Please find the report below:
Please find the executive summary of the report below:
In the post-9/11 era, targeted financial sanctions have moved to the center of our national security discussion in a range of contexts. From the fight against terrorism to the struggle against the proliferation of weapons of mass destruction and territorial aggression, sanctions are often the tool to which U.S. policymakers turn first in responding to crises and managing threats on an ongoing basis. But as rapidly as the tools themselves have evolved, the framework for determining their effects, for evaluating their effectiveness, and for minimizing unintended consequences has lagged behind. The result is that financial sanctions often have not been integrated into overall strategic approaches to foreign policy problems.

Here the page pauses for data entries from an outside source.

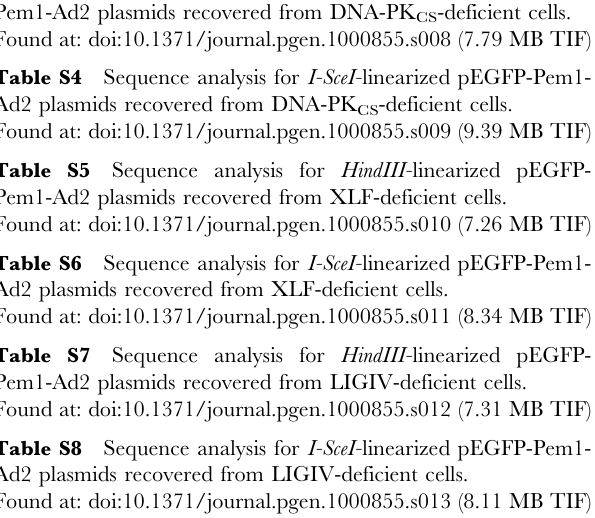
Table S2 Sequence analysis for I-SceI-linearized pEGFP-Pem1- Ad2 plasmids recovered from Ku-deficient cells.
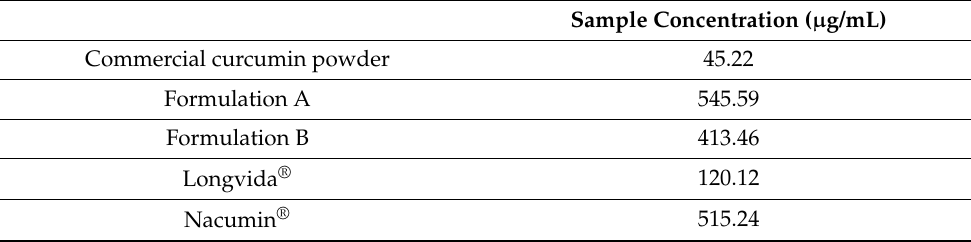
Table 4. The concentration of each test sample needed to prepare a donor suspension containing 0.1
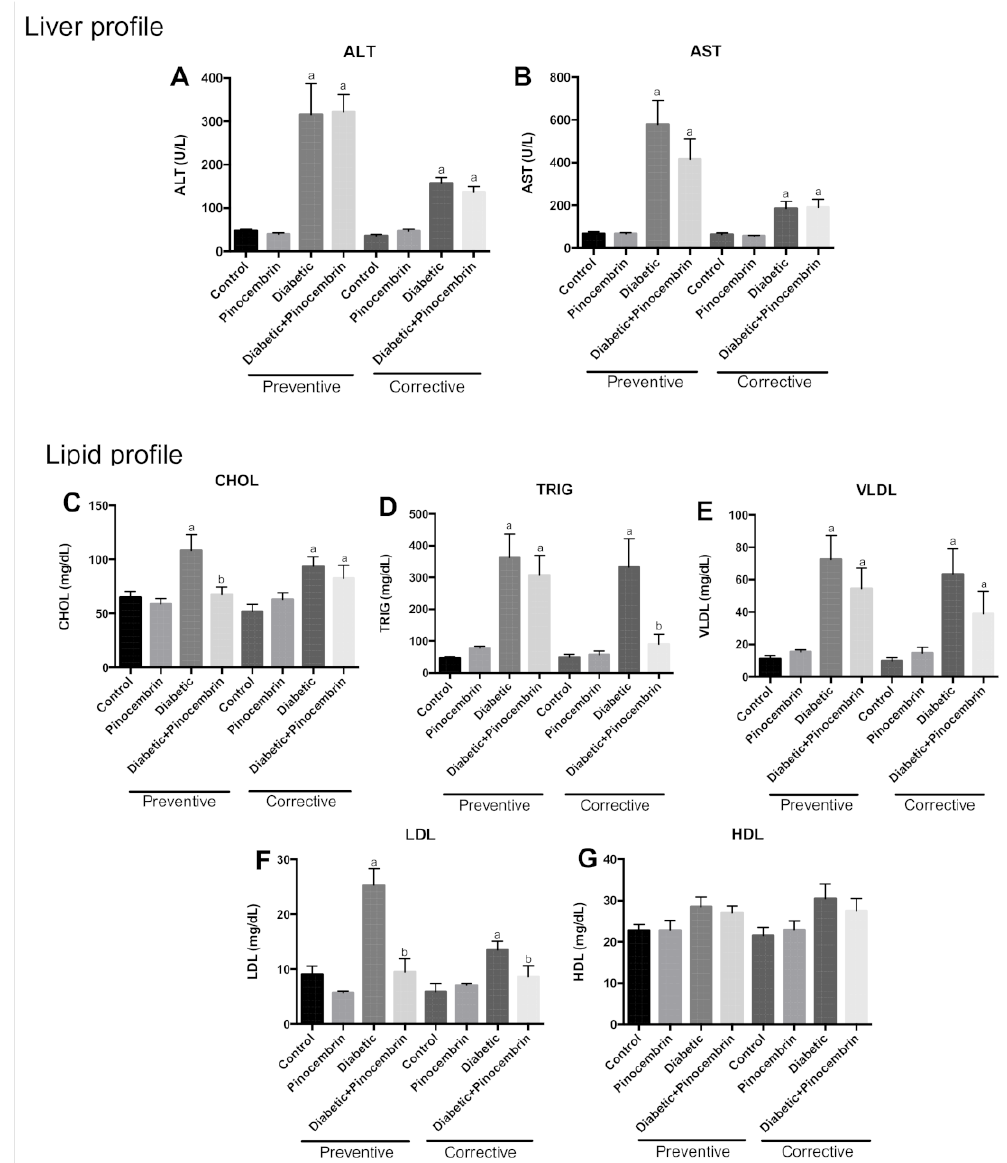
Figure 2. Hepatic profile in the schemes of treatment with pinocembrin, 40th day in the preventive scheme and 60th day in the corrective scheme. ( A ) Levels of ALT in preventive and corrective scheme ( B ) Levels of AST in preventive and corrective schemes. Lipid profile in the schemes of treatment with pinocembrin, 40th day in the preventive scheme and 60th day in the corrective scheme; ( C ) Cholesterol (CHOL) levels in preventive and corrective schemes; ( D ) Triglycerides (TRIG) levels in preventive and corrective schemes ( E ) Very Low Density Lipoprotein (VLDL) levels in preventive and corrective schemes ( F ) Low Density Lipoprotein (LDL) levels in preventive and corrective schemes ( G ) High Density Lipoprotein (HDL) levels in preventive and corrective schemes. a p < 0.02 vs. Control; b p <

This paper begins to fill those gaps. It first presents new research and data evaluating the effects of U.S. sanctions imposed on states. We demonstrate that, contrary to popular wisdom, 21st century sanctions do not have a significant effect on the GDP of target countries. They do, however, have a powerful impact on foreign investment, corruption, ease of doing business, governance, and other measures of a country’s hospitability to engagement with the international financial community. It is substantially more difficult to measure the effects of sanctions on non-state actors such as narco-traffickers, terrorists, and cybercriminals because they operate clandestinely. Data on the balance sheets of terrorist groups or drug cartels generally isn’t available, making the kinds of analysis we present with respect to states impossible to perform for non-state actors. Nevertheless, anecdotal evidence and repeated initiatives at every level of the international community serve as evidence that sanctions are having an impact there too.

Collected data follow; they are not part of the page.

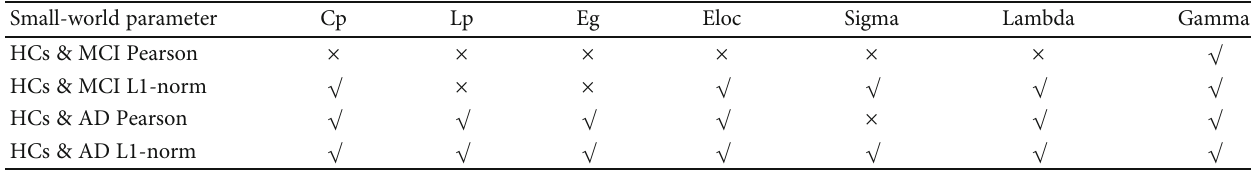
Table 2: Statistical di ff erence in small-world parameters through the Pearson correlation analysis and the sparse L1-norm regularization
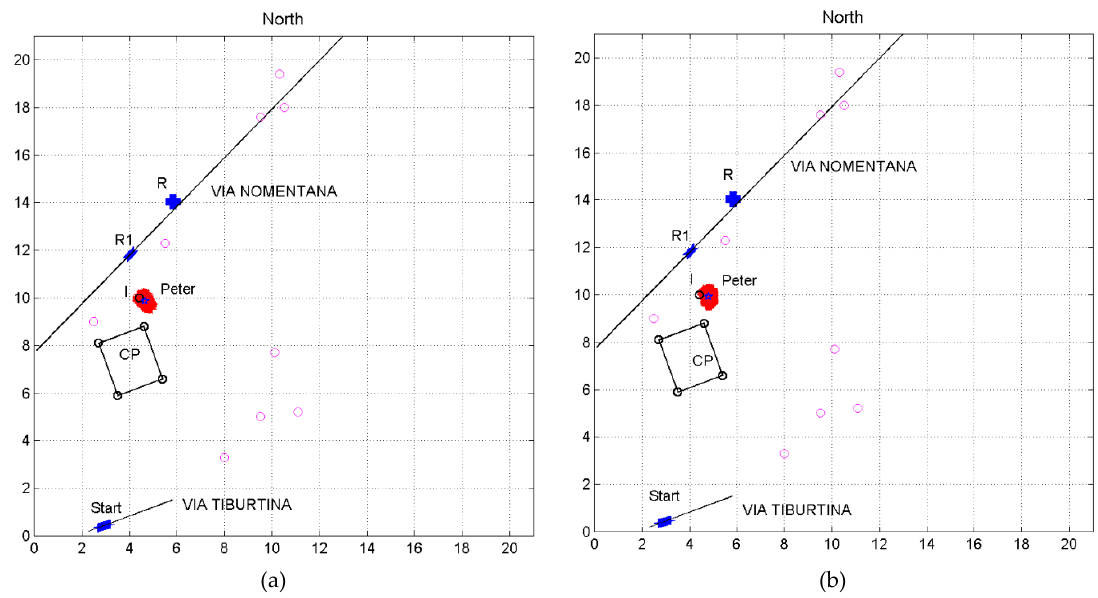
Figure 11. Maps with the results of the simulation (5000 runs). ( a ) Left panel : Most southern angular range in step (5). The blue crosses give the starting point of Peter’s walk in Via Tiburtina; the blue crosses on Via Nomentana give Peter’s arrival point R1; R is where Peter disappears for the downhill path; the red “cloud” of points give the alleged Peter’s first burial site, i.e., the site where he hit the stick to ground (“stick point”). “I” stands for the Anonymous Hypogeum. The barycenter of the red area has average coordinates (4.67 ± 0.12; 9.85 ± 0.14) , to be compared with those of I ( 4.4; 10.0) , of Figure 10. The average distance from “I” is 61 ± 27 m. ( b ) Right panel : Most northern angular range in step (5). The barycenter of the red area has average coordinates (4.80 ± 0.09; 9.90 ± 0.16) , to be compared with those of I ( 4.4; 10.0) , of Figure 10. The average distance from “I” is 83 ± 19 m.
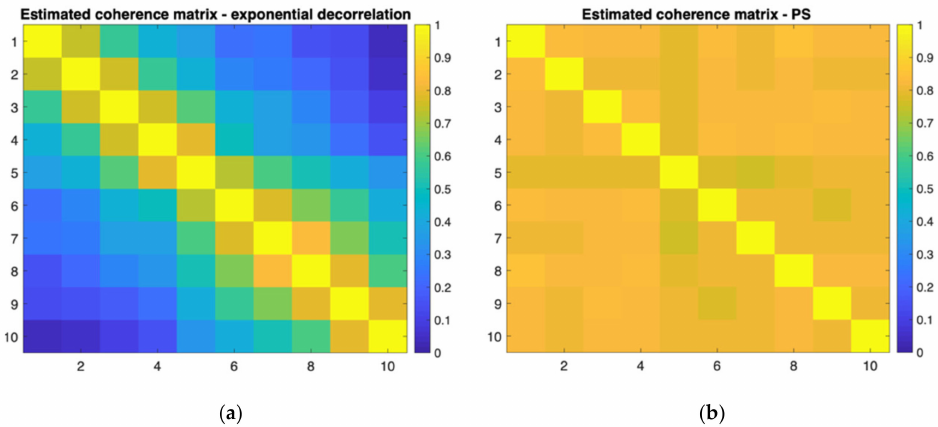
Figure 1. Estimated coherence matrix: ( a ) Exponential decorrelation characterized by a decay time of 24 days. ( b ) PS with constant coherence of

The data we present on the effects of sanctions on states lead us to a series of conclusions about their effectiveness, which can be considered using three general criteria: (1) the ability to meaningfully shape the political environment and balance of political leverage, including through changed economic circumstances; (2) catalyzing relevant communities (domestic or international) to concerted action, including by messaging with respect to sanctions targets; and (3) achieving discrete political objectives in support of overall U.S. policy goals. Not all of these will be relevant to each case, but as a general matter these criteria should shape the development and deployment of U.S. sanctions in the future.
Effective sanctions policy also must take into account the negative effects that have emerged from the policy and enforcement landscape in the last several years. Phenomena like de-risking and efforts by countries like Russia and China to develop alternatives to the U.S. dollar-denominated foundations of the international financial system remind us that the size, liquidity, and integrity of the U.S. financial system are among the United States’ most important strategic assets, including in the deployment of sanctions. As U.S. and allied policymakers develop sanctions policy, the structural features of the international financial system that have made sanctions such a potent weapon to this point should be front of mind.

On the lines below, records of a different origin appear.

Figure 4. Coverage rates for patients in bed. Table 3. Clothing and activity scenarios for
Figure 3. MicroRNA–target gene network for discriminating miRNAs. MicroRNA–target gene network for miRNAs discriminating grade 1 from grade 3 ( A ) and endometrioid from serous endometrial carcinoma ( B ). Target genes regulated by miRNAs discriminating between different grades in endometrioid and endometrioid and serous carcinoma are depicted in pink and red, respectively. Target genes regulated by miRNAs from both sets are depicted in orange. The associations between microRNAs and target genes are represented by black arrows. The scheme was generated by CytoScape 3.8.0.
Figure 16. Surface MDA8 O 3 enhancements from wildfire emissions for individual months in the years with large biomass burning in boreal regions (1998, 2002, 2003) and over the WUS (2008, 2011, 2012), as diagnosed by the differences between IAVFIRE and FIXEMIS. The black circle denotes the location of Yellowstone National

We conclude by recommending a series of adjustments to the architecture of financial sanctions: greater coordination within the U.S. government, between federal, state, and local entities with jurisdiction over sanctions issues, and among America’s allies; an improved framework for communicating and collaborating with the private sector; and greater integration with overall strategic objectives. Only then will the next generation of development in financial sanctions policy and practice be as successful as the last.